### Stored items
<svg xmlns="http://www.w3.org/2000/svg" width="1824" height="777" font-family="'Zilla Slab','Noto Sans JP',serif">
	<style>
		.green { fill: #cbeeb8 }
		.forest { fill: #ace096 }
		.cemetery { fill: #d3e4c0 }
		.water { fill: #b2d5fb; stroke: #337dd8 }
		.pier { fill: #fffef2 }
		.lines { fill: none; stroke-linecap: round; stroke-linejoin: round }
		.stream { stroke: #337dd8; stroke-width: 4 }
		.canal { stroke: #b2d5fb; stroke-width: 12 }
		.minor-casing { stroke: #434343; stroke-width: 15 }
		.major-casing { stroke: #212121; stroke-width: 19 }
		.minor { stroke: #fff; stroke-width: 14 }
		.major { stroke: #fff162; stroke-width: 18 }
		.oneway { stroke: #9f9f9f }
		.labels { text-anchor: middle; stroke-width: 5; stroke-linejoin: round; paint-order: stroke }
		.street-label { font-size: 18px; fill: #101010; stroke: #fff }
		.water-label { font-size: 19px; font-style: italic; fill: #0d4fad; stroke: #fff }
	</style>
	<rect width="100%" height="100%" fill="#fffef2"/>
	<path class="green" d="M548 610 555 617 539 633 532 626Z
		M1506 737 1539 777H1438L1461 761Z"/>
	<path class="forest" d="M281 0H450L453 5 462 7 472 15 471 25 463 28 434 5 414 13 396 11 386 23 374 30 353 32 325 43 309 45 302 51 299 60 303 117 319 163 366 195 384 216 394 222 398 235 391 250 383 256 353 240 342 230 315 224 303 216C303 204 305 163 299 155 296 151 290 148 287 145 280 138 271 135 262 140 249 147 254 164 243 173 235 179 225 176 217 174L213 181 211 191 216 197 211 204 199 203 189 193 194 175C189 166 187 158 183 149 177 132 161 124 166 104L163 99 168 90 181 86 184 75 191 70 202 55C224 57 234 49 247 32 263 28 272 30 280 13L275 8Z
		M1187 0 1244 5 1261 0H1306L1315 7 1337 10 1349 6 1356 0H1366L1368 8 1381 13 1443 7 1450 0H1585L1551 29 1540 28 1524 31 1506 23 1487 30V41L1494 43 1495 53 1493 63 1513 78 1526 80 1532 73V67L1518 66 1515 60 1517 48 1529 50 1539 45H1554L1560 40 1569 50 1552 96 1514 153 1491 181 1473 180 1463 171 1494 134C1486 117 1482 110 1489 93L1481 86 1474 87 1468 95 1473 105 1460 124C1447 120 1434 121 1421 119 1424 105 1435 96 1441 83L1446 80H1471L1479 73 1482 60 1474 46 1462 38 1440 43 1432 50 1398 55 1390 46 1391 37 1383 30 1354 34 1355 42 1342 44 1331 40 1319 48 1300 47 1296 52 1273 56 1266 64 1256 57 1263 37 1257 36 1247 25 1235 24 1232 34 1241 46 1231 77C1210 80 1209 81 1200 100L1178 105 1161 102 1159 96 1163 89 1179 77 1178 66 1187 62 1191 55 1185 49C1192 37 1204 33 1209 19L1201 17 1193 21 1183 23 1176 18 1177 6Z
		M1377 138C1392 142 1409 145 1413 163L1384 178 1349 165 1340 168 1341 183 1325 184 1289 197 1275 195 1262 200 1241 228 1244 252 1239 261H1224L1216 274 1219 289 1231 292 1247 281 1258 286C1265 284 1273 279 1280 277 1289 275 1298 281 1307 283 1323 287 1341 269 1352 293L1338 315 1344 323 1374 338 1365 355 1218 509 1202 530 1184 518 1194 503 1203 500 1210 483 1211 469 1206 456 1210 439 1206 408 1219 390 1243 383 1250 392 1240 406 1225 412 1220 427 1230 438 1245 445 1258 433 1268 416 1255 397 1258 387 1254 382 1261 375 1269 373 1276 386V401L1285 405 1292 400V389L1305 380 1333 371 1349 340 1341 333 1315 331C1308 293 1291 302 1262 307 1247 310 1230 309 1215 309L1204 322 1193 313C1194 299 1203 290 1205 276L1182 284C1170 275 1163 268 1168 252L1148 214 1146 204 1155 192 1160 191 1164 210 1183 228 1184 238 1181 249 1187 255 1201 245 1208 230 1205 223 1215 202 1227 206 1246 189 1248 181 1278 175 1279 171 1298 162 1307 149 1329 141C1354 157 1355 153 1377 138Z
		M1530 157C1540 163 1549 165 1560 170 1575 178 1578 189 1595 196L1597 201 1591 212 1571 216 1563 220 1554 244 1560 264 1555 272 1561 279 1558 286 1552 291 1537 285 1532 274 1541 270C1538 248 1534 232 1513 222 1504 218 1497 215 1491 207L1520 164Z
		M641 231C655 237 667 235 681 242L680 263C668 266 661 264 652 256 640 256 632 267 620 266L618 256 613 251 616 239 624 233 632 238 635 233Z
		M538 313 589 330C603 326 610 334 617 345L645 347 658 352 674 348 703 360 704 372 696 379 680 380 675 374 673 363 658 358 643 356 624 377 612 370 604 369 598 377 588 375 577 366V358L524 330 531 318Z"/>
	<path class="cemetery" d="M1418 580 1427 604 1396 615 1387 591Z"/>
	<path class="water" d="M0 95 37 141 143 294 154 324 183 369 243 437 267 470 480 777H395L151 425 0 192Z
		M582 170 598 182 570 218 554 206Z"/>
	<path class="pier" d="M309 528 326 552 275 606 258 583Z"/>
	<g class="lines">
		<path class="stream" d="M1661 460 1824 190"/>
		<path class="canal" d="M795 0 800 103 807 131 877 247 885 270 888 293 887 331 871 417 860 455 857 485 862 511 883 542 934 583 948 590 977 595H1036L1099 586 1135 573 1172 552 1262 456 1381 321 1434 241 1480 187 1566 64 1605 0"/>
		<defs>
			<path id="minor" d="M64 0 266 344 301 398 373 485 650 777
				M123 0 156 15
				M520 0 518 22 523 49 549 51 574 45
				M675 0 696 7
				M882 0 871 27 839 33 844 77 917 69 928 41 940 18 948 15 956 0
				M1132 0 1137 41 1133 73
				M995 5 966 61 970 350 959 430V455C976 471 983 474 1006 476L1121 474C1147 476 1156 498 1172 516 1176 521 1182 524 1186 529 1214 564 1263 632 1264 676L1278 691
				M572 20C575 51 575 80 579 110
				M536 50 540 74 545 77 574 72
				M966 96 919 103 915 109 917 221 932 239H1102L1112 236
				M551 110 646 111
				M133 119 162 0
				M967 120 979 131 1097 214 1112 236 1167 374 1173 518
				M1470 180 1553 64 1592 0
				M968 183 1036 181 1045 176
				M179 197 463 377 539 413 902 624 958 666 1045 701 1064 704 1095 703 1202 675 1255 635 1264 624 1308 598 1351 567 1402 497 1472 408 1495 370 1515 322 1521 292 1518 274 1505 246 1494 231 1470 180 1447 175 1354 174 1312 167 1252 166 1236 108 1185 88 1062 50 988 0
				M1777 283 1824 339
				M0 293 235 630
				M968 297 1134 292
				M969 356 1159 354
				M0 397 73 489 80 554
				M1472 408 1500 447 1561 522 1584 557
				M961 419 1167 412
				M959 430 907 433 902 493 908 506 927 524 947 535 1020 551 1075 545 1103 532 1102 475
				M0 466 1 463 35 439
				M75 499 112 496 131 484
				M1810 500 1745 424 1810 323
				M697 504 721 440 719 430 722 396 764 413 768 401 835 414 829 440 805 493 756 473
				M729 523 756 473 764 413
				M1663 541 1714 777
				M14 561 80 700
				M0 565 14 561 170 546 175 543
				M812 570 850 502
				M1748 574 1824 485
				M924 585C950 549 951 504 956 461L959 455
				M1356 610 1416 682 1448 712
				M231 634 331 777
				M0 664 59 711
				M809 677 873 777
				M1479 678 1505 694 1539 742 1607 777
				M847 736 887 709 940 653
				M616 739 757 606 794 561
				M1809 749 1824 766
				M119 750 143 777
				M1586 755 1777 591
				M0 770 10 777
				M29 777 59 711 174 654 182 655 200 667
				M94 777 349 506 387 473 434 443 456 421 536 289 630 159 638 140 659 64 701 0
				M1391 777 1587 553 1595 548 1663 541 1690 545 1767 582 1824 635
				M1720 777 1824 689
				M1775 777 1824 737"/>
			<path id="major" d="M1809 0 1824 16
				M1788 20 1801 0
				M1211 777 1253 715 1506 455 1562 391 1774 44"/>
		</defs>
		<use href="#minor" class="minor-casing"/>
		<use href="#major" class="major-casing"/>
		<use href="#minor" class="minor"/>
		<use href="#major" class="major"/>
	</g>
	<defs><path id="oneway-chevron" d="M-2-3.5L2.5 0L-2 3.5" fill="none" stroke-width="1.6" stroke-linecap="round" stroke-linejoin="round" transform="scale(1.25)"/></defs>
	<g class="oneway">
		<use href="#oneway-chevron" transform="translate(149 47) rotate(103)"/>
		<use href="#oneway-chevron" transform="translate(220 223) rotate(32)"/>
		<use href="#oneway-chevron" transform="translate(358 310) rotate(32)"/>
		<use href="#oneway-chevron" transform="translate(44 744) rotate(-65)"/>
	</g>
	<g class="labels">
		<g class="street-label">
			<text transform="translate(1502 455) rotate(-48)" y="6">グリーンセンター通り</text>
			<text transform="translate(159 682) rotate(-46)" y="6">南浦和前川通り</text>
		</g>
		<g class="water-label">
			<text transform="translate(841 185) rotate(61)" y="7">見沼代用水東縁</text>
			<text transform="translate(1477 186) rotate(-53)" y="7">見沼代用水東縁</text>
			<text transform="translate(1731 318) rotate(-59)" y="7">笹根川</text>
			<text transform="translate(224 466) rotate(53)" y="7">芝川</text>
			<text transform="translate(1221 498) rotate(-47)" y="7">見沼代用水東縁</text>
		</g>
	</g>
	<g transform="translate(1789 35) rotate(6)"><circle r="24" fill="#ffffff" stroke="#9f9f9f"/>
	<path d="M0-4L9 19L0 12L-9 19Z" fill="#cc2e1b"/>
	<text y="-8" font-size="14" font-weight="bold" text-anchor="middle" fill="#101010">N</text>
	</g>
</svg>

...

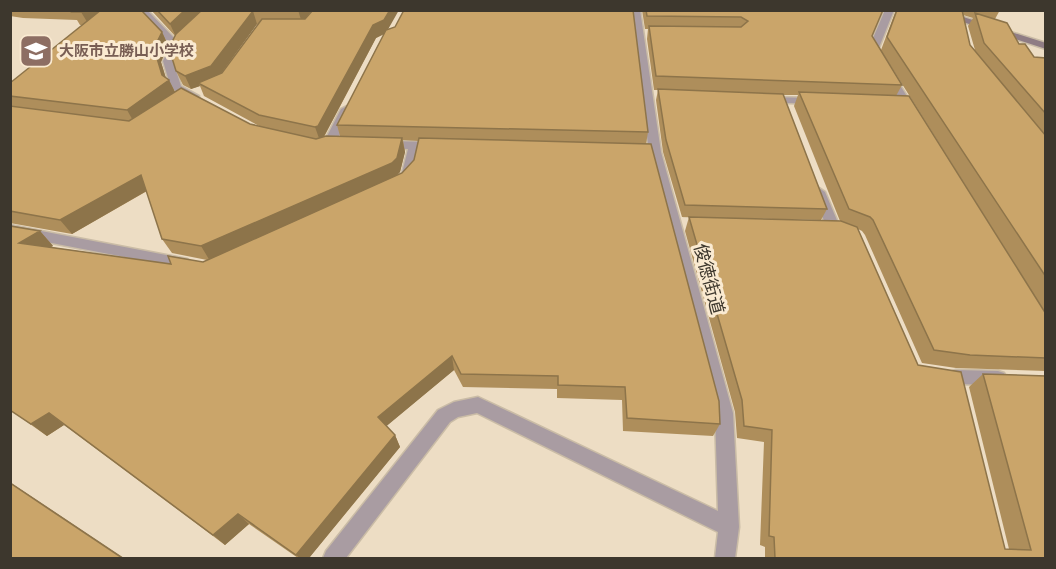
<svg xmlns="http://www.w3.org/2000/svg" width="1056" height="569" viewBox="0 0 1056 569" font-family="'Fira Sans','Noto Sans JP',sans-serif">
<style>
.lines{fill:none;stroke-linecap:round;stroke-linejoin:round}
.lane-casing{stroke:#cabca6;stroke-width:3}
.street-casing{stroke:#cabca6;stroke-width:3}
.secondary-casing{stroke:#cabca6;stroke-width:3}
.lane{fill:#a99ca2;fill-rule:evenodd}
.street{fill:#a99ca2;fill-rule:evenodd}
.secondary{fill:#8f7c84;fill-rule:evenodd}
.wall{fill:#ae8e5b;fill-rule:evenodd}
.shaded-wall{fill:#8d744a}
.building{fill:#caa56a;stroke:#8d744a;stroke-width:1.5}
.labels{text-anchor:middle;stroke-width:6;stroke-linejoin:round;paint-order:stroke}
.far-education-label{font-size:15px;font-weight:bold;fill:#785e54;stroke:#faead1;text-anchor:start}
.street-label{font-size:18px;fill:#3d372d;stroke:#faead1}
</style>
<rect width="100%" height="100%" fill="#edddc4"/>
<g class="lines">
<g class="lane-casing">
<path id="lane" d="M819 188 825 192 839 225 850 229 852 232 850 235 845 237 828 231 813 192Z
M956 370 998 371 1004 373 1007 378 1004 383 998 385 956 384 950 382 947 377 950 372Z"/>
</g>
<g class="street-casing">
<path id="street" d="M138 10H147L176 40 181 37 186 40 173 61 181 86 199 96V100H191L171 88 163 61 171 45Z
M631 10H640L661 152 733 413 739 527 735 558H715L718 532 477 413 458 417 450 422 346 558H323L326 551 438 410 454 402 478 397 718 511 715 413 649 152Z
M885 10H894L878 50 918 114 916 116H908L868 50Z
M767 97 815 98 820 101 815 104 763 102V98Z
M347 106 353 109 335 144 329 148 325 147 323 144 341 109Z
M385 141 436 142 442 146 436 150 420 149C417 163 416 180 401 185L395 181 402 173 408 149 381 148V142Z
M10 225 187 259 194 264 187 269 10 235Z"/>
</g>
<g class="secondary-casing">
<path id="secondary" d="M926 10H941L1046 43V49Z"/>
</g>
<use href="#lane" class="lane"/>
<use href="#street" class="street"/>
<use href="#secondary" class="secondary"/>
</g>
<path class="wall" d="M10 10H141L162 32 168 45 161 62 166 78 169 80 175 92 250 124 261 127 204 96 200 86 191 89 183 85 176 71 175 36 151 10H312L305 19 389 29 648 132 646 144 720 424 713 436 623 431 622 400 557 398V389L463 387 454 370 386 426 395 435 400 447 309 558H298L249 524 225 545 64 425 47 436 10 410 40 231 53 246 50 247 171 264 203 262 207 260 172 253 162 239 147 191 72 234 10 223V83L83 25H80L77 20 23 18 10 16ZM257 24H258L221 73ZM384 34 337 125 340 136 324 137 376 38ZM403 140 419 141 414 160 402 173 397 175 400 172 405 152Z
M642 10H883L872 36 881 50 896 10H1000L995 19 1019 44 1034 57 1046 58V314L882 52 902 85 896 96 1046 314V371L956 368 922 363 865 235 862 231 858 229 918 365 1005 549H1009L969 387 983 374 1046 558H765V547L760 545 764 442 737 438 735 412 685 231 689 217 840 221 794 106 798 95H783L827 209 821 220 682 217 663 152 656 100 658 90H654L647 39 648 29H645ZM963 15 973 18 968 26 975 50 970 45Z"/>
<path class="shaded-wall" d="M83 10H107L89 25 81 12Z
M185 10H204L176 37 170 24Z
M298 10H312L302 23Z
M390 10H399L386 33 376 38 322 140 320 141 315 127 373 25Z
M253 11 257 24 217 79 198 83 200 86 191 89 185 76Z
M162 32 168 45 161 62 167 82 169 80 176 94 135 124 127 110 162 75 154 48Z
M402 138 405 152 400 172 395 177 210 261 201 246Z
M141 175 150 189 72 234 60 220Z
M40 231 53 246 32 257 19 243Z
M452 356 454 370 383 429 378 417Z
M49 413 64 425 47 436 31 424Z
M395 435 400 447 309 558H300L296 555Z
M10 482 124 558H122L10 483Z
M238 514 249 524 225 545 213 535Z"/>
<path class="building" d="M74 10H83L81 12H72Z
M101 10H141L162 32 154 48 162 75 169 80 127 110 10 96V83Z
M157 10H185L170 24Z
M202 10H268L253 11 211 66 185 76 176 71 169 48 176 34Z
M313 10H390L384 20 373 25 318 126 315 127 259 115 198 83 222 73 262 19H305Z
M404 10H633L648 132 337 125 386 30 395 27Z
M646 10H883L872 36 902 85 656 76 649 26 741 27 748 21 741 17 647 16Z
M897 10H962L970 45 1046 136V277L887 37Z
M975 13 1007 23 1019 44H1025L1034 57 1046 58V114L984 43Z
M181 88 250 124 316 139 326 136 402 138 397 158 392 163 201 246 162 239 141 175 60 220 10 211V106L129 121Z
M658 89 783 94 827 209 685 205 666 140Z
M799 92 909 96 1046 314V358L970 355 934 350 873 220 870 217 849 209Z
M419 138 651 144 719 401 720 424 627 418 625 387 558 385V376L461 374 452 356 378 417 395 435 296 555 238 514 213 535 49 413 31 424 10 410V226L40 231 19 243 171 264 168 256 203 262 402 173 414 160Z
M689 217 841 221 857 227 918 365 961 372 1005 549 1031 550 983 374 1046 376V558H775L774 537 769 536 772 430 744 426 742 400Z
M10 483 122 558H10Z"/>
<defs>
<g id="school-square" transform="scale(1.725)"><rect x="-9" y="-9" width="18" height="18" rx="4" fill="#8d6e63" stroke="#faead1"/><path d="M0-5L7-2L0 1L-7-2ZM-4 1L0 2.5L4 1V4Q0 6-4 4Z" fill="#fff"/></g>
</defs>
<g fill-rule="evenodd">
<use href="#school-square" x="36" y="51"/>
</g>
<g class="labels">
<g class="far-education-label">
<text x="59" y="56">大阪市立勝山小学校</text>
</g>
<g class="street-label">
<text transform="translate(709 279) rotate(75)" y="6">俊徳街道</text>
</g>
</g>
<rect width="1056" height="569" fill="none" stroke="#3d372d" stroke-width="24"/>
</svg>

### What to do
Copy out each line of the entries where the word "evenodd" is found.

### Answer area
.lane{fill:#a99ca2;fill-rule:evenodd}
.street{fill:#a99ca2;fill-rule:evenodd}
.secondary{fill:#8f7c84;fill-rule:evenodd}
.wall{fill:#ae8e5b;fill-rule:evenodd}
<g fill-rule="evenodd">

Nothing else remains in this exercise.